Presentación:

« Las palabras con las que nombramos lo que somos, lo que hacemos, lo que pensamos, lo que percibimos o lo que sentimos son más que simplemente palabras. Y por eso las luchas por las palabras, por el significado y por el control de las palabras, por la imposición de ciertas palabras y por el silenciamiento o la desactivación de otras, son luchas en los que se juega algo más que simplemente palabras..»

Jorge Larrosa

martes, 18 de febrero de 2014

La mancha


P
odía decirse que Antonio era un tipo común, digo podría decirse pero no se decía, ya que sus familiares o amigos sabían bien que él, no era común.  Sufría de una obsesión por la limpieza que como una fuerza interior invisible dominaba y determinaba sus pensamientos y sus acciones en contra de su propia voluntad.
Un buen día, llego a su casa, ubicada en la calle Torquinst, unos minutos más tarde que de costumbre, camino por su lustroso piso de porcelanito, junto a su pared de un blanco inmaculado, cuando su mirada se centró en una pequeña mancha que se señoreaba en el centro del tabique. Su cuerpo que seguía caminando, se detuvo y dio un paso atrás acompañando su cabeza, que se mantenía en la posición necesaria para fijar la vista en aquella indeseable intrusa.
Hizo lo que cualquiera, hubiera hecho, cualquiera que tenga un severo trastorno.
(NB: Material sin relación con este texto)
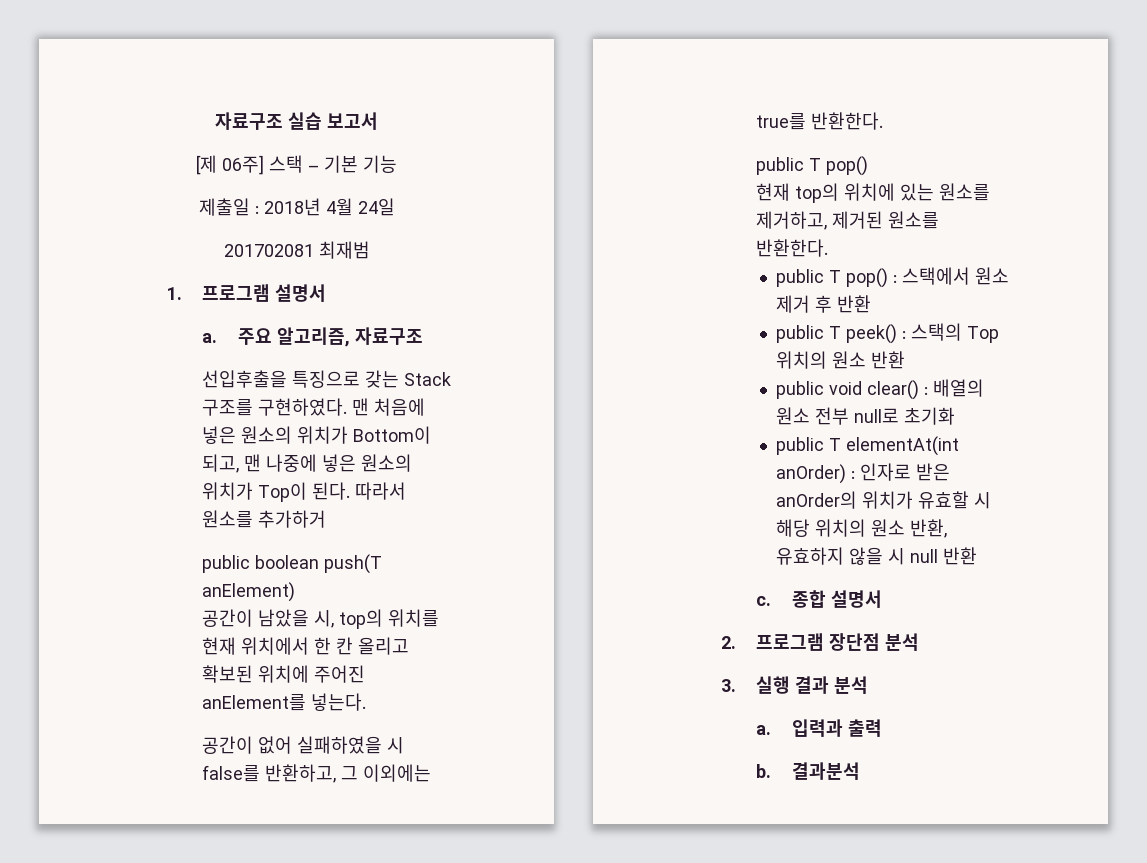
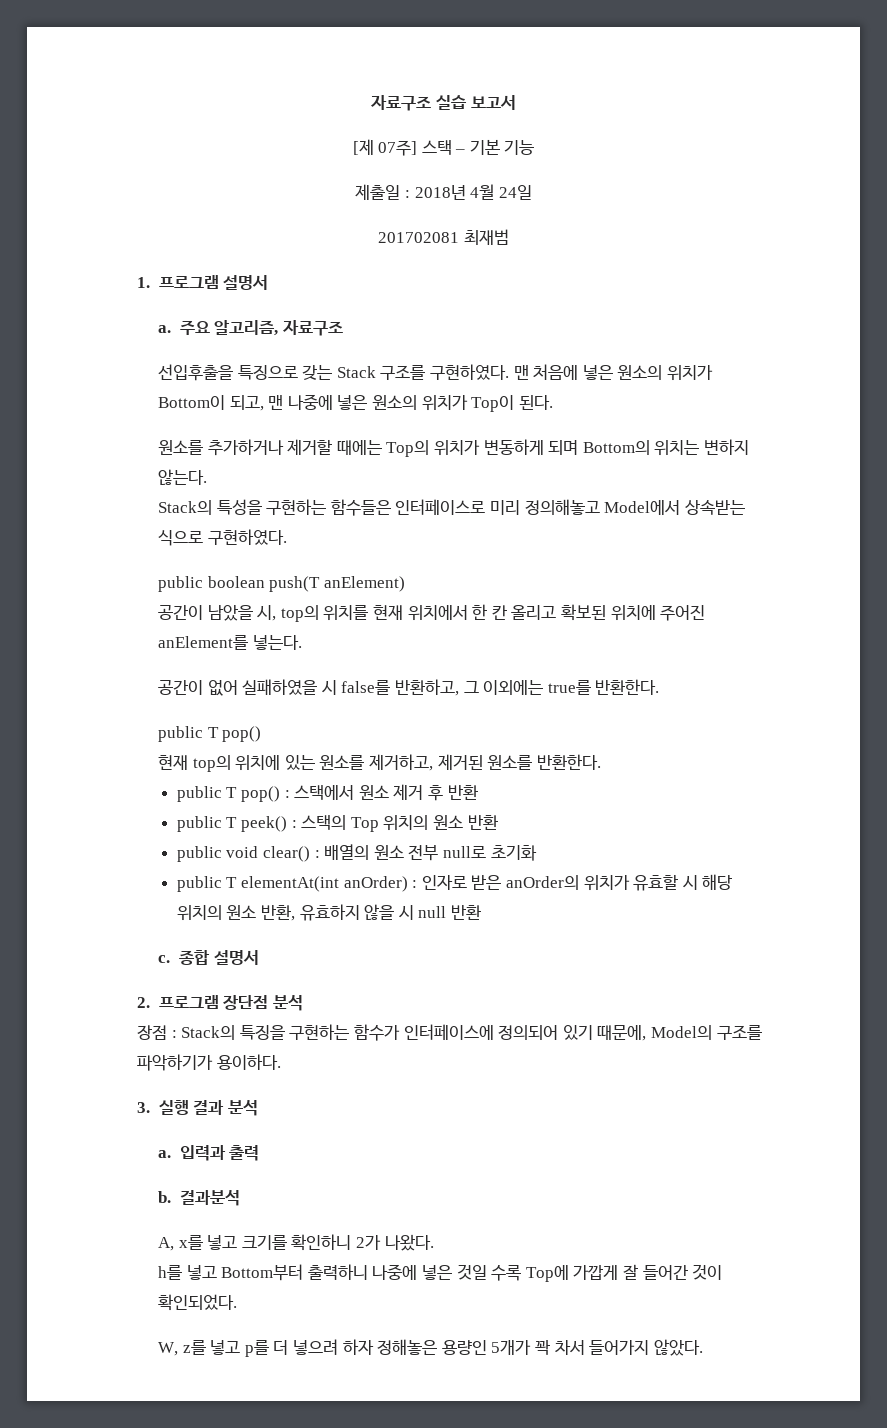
[222,155,264,175] 06주] -> [378,140,418,156] 07주]
[355,482,407,500] [202,510,327,528] 따라서 원소를 추가하거 -> [158,439,750,457] [158,469,208,485] [158,499,745,516] [158,529,287,546] // 원소를 추가하거나 제거할 때에는 Top의 위치가 변동하게 되며 Bottom의 위치는 변하지 않는다. // Stack의 특성을 구현하는 함수들은 인터페이스로 미리 정의해놓고 Model에서 상속받는 식으로 구현하였다.
(920, 642) none -> [137,1024,762,1041] [137,1054,281,1071] // 장점 : Stack의 특징을 구현하는 함수가 인터페이스에 정의되어 있기 때문에, Model의 구조를 파악하기가 용이하다.
(861, 771) none -> [158,1234,434,1251] [158,1264,723,1282] [158,1294,238,1311] [158,1339,703,1357] // A, x를 넣고 크기를 확인하니 2가 나왔다. // h를 넣고 Bottom부터 출력하니 나중에 넣은 것일 수록 Top에 가깝게 잘 들어간 것이 확인되었다. // W, z를 넣고 p를 더 넣으려 하자 정해놓은 용량인 5개가 꽉 차서 들어가지 않았다.

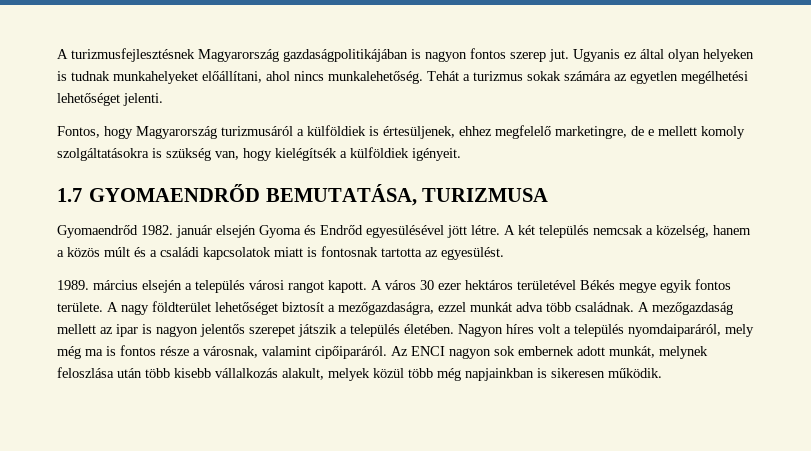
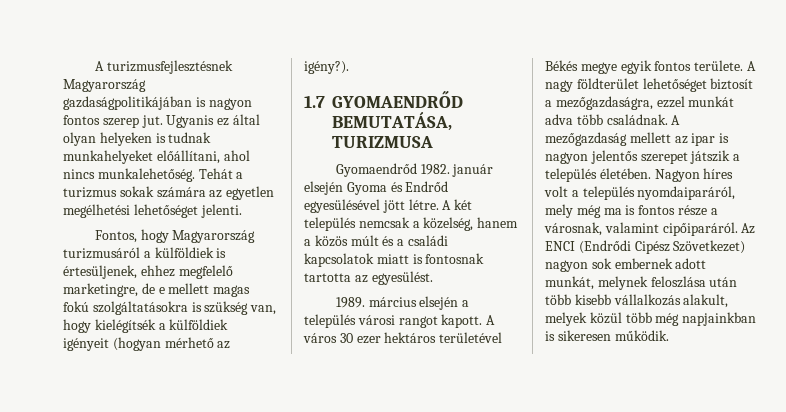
[701,126,745,139] komoly -> [213,285,251,297] [63,301,89,312] magas fokú
[412,148,461,161] igényeit. -> [63,337,231,351] [304,61,349,74] igényeit (hogyan mérhető az igény?).
(445, 351) none -> [578,240,746,254] (Endrődi Cipész Szövetkezet)

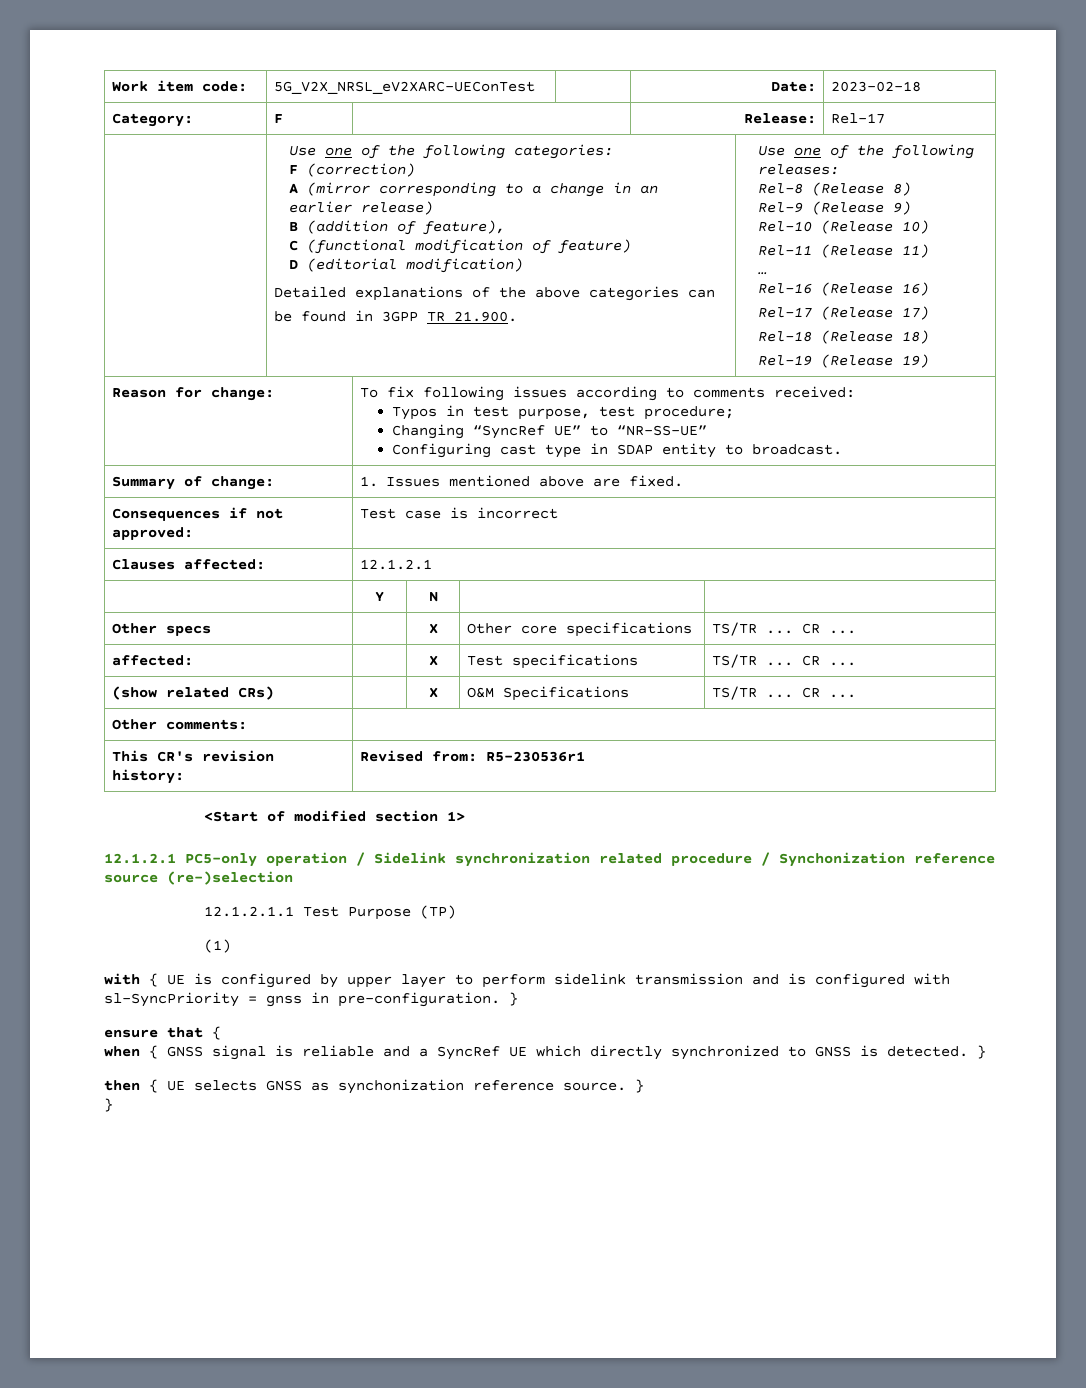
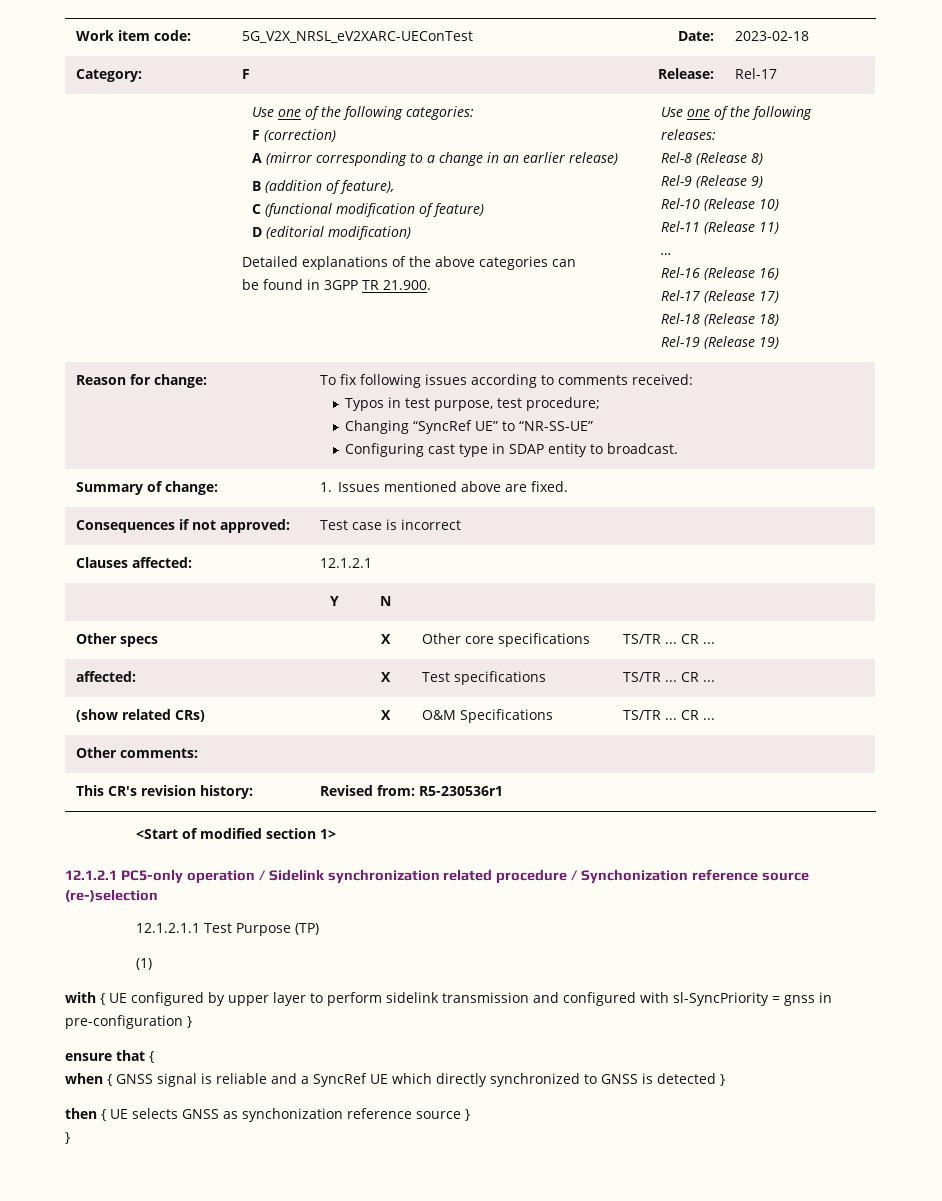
[194,973,212,985] is -> (127, 998) none
[788,973,806,985] is -> (559, 997) none
[338,992,500,1007] pre-configuration. -> [65,1015,183,1029] pre-configuration
[887,1046,968,1057] detected. -> [657,1073,716,1084] detected
[563,1082,626,1091] source. -> [416,1111,461,1119] source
Se acercó hasta un palmo de aquella mancha de unos dos centímetros cuadrados, de color grisáceo y forma similar a un trébol de cuatro hojas deformado, y paso su dedo índice en reiteradas oportunidades, mientras sostenía con la otra mano su fino portafolios. Al comprobar que esta operación produjo infructuosos resultados, dejo el portafolios sobre la mesa, doblo cuidadosamente el saco, poniendo lo a un lado y se remango la camisa. Otra vez, paso su dedo índice, pero previamente lo humedeció pasándolo suavemente por su lengua. No solo no logro remover la mancha, sino que ahora parecía aumentada en intensidad, pasando de un suave gris a un negro profundo.
Había olvidado su sed, su hambre y hasta su cansancio después de un día laboral complicado, se dirigió a la cocina, se puso el delantal, tomo el estropajo y volvió a estar con el ceño fruncido y la mirada decidida, tomo posición y fregó en seco una y otra vez. Nada, otra vez la solución se le escapaba como arena entre las manos.
A paso vivo, fue hasta el lavadero, donde tomo un cubo, agua clorada, y un poco de detergente, receta suya para tratar con suciedad rebelde; mientras preparaba el mortal brebaje sonreía de costado, disfrutando el éxito de antemano. Con el estropajo embebido en tal arma química, se dio otra vez a la tarea de terminar con ese oprobio, mas su asombro, rabia e indignación llegaron a un máximo, al comprobar que la suciedad no solo seguía ahí, sino que había crecido el doble de su tamaño original.
Estaba bien de sutilezas, se dijo, defectos extremos requieren medidas extremas. Salió del recinto y volvió a los pocos momentos, vestido con su overol de trabajo y unos anteojos transparentes, muñido de una lijadora eléctrica que sostenía como rifle de asalto.
En una explosión de éxtasis, avanzo contra la mácula, poniendo en juego toda la potencia del brutal aparato, el polvo salía en todas direcciones y creaba una nube que envolvía el escenario.
Luego de unos minutos, ceso en el accionar y acompaño con un suspiro de satisfacción la comprobación de que el esperpento de su pared había desaparecido.
Los días pasaron y la satisfacción, el orgullo, la placidez original se tornó en una profunda angustia por la desaparición. Todos los días, cada hora, incluso interrumpiendo los periodos de descanso llegaba frente a lugar que ocupara aquel lamparón y lo miraba fijamente, esperando el retorno.
Tristemente entendió que la despedida había sido para siempre.